A reserve is an appropriation of profits for a specific purpose. The most common reserve is a capital reserve, where funds are set aside to purchase fixed assets. By setting aside a reserve, the board of directors is segregating funds from the general operating usage of the company.

There is no actual need for a reserve, since there are rarely any legal restrictions on the use of funds that have been “reserved.” Instead, management simply makes note of its future cash needs, and budgets for them appropriately. Thus, a reserve may be referred to in the financial statements, but not even be recorded within a separate account in the accounting system.

“Any amount written off or retained by the way of providing depreciation or diminution in the value of assets or for providing any known liability of which the amount cannot be determined with substantial accuracy.”

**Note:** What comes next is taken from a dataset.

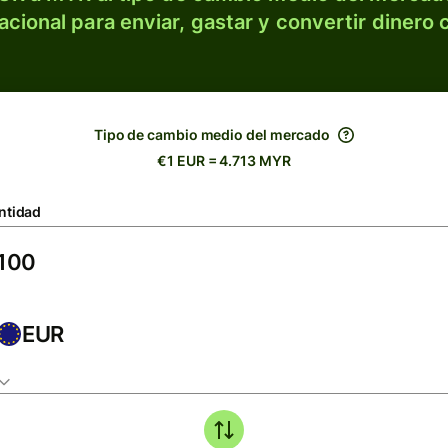
acional para enviar, gastar y convertir dinero 
Tipo de cambio medio del mercado
€1 EUR = 4.713 MYR
ntidad
EUR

A provision is the amount of an expense or reduction in the value of an asset that an entity elects to recognize now in its accounting system, before it has precise information about the exact amount of the expense or asset reduction. For example, an entity routinely records provisions for bad debts, sales allowances, and inventory obsolescence. Less common provisions are for severance payments, asset impairments, and reorganization costs.

“That portion of earnings, receipts or other surplus of an enterprise (whether capital or revenue) appropriated by the management for general or a specific purpose other than a provision for depreciation or diminution in the value of assets or for a known liability.”

 Needs For Provision In Business

  • Depreciation, renewal, or reduction in the asset value. 
  • A disputed claim
  • Redemption of Liability
  • Writing off bad debts/doubtful debts
  • Contingent Liabilities
  • A known liability, for which amount cannot be determined with accuracy.
  • Specific loss on payment of taxes or realization of an asset

  General Rules In Creation of Provision

  • Provision is created by debiting a profit and loss account.
  • Provision is created to meet liability that is known or for any specific contingencies. For example, provision for doubtful debts, provision for depreciation, etc.
  • A provision is created to meet the known liability or contingencies.
  • It is not available for distribution as a dividend among the shareholders.
  • A provision is set for a definite amount, and hence, a definite amount is set aside every year to meet the known contingencies.
  • A provision is generally represented on the liability side of the balance sheet.

 Meaning of Reserves

Reserve is an appropriation of profits; on the other hand, Provision is a charge against profit. Reserves are not meant to meet out contingencies or liabilities of a business. Reserve increases working capital of a company to strengthen the financial position.

There are two types of reserves −

  • Capital Reserve − Capital reserve is not readily available for distribution as the dividends among the shareholders of the company, and it creates only out of capital profit of the company. It is like Premium on issue of shares or debentures and Profit prior to incorporation.
  • Revenue Reserve − Revenue reserves are readily available for the distribution of profit as dividend to the shareholders of the company. Some of the examples of this are general reserve, staff welfare fund, dividend equalization reserve, debenture redemption reserve, contingency reserve, and investment fluctuation reserves.

Difference between provisions and reserves:

Basis Provisions Reserves
Meaning The portion set aside for meeting known liabilities or expenses whose probability is certain. The portion set aside from the company’s profits to meet an unforeseen business event.
Nature It is a charge against profits, which means that they are created even if there is no profit. It is an appropriation of profits, which means that they are only created when the company is profitable.
Objective Provisions are always made for a defined liability or expense. Reserves may or may not be made for a defined purpose. Example- Debenture Redemption reserve/General reserve.
Purpose Provisions are created to meet a specific liability and fulfill the requirement of the law. Reserves are made to give strength to the financial position of the company. 
Mode of Creation It is created by debiting Profit and Loss Account. It is created by debiting Profit and Loss Appropriation Account.
Necessity It is mandatory to create provisions as per various laws. It is not mandatory to create reserves. They are only created when the company has surplus profits.
Payment of Dividend Dividends cannot be paid from provisions.  Dividends can be declared and paid from reserves to the shareholders.
Presentation in Balance Sheet They are always shown on the liabilities side as a current liability or reduced from the concerned asset for which it is made. Reserves are shown under the head of ‘Reserve and Surplus’ as the Owner’s Capital/Shareholders’ Fund on the liability side of the balance sheet.
Investment The amount of provision can never be invested outside the business. The amount of reserve can be invested outside the business, as in case of Debenture Redemption Reserve Investment
Utilisation Provisions can only be used for the specific purpose for which they are created. Reserves can be used to meet any unknown loss or liability.